Saturday, May 09, 2009

Expense and Reuse

Keep in mind that throughout the the project, I searched for ways to reuse existing materials and found ways to do things much cheaper than what landscapers and other contractors would lead you to believe. My goal here is to do this entire project for less than $3,000 and I am projecting under this budget already. A new 5400GPH pump, a new .45 mil EPDM pond liner, bulk landscape materials(sand/humus/top soil/bark mulch/rock grow bed media) and materials for building the grow beds and other things around the pond, cost approximately $1,700. With only electrical material and landscape rock left as major purchases, it looks like the budget won't be a problem, and that's a good thing.

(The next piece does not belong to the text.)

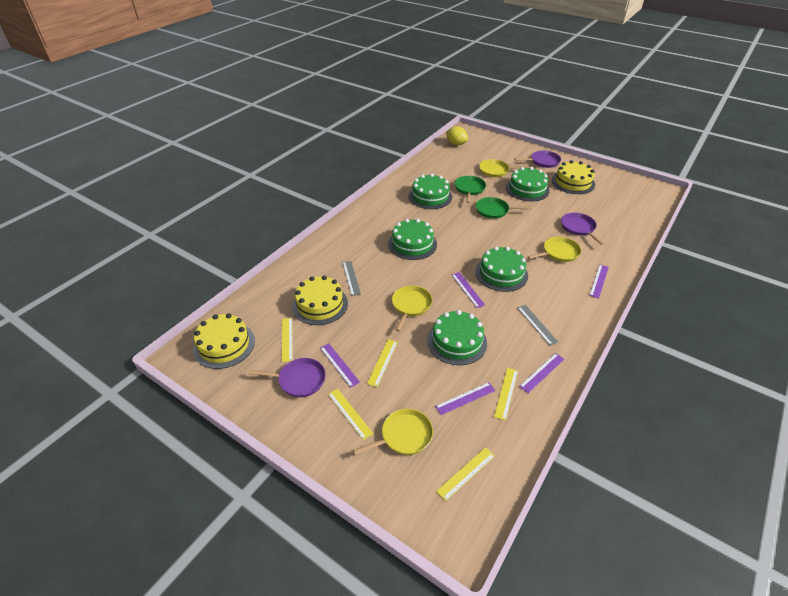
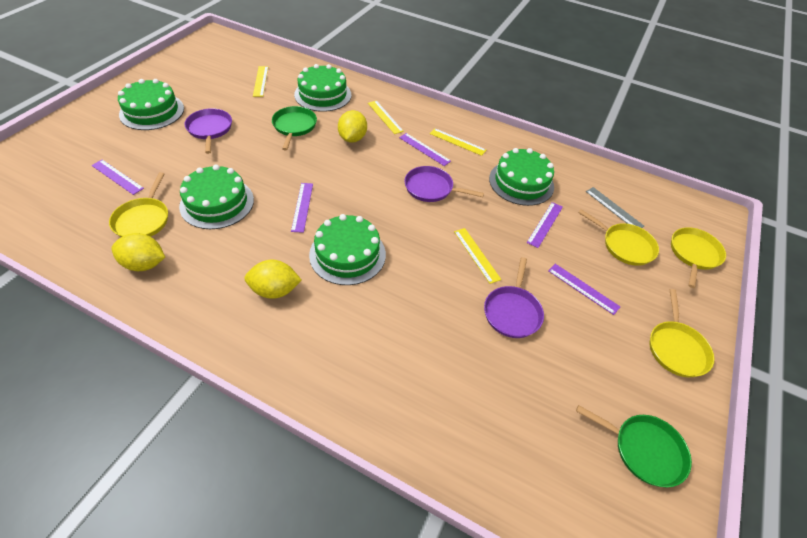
grey ruler: 2 -> 1
yellow cake: 3 -> 0
yellow lemon: 1 -> 3
yellow ruler: 5 -> 4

I thought of reusing the pumps from the original pool since they were both in good shape. Looking at pond pumps I realized that my pool pumps were not even close to the efficiency of pond pumps. The wattage rating of the pool pumps was almost 6 times the wattage rating of the new pond pump. Since the pump will be running 24/7 efficiency is very important. The money saved in electricity alone will make the purchase of a new pump a No-Brainer. The difference in efficiency leaves me baffled as to why the pool industry is still hanging on to these energy hog pumps. They have to know there are better solutions out there. I figured the cost of the new pump running all day to be about $25 a month.

I originally planned to reuse the old pool liner, but as soon as I started removing it I realized this wasn't a good idea. It easily ripped with any heavy pulling. Dropping small rocks onto it created instant paths to the ground below it. No way was it going to last more than a few months. A new EPDM liner is said to last 75 years and has a 25 year warranty. Once again I am baffled at the pool industry not adapting to the new technology. But for this I suspect a bit of greed is at play. If the liners lasted that long, how would they make so much money replacing liners every 10 years? I have no evidence, but I'm pretty confident this is a good explanation for them not improving pool liners. Anyway, a new liner had to be purchased.

Also not included in the $3,000 is future expenses to make the entire system 100% self-sustaining. Well almost 100%, the fish will always need to be fed by hand and maintenance will always be required. Future expenses would include solar panels for the pump and aeration, and rainwater collection/storage systems to replace used and evaporated water. Both of these are huge expenses and will be done as funds for them are acquired.

Looking at just the cost of filling the pool in with dirt, the amount of savings is large. Doing things economically, while being as friendly as I can to the earth and its inhabitants are all goals I strive to achieve in everything I do.